• [TASK TO CARRY OUT]: Edit the data so that every "prior to acceptance" becomes "before approval", and keep everything else unchanged. Leave the pictures out of your answer.
━━━━━━━━━━
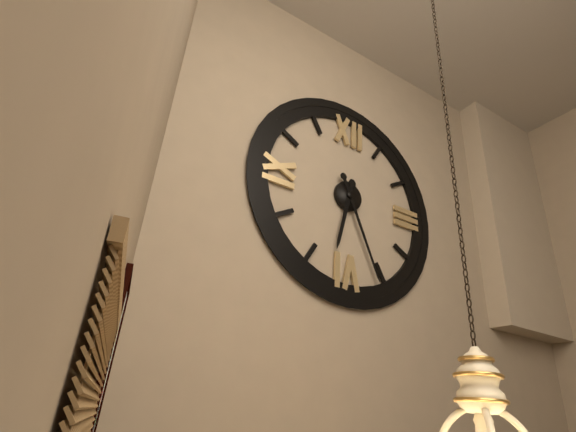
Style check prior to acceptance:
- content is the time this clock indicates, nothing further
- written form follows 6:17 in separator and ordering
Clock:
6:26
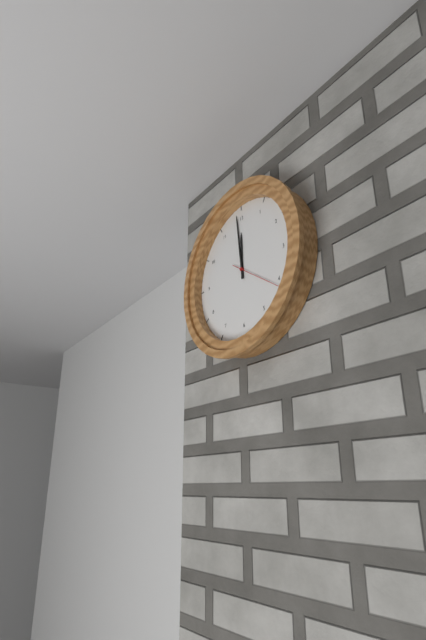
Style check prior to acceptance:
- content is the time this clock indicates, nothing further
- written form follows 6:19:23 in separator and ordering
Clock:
━━━━━━━━━━
• [RESULT BELOW]:
Style check before approval:
- content is the time this clock indicates, nothing further
- written form follows 6:17 in separator and ordering
Clock:
6:26
Style check before approval:
- content is the time this clock indicates, nothing further
- written form follows 6:19:23 in separator and ordering
Clock:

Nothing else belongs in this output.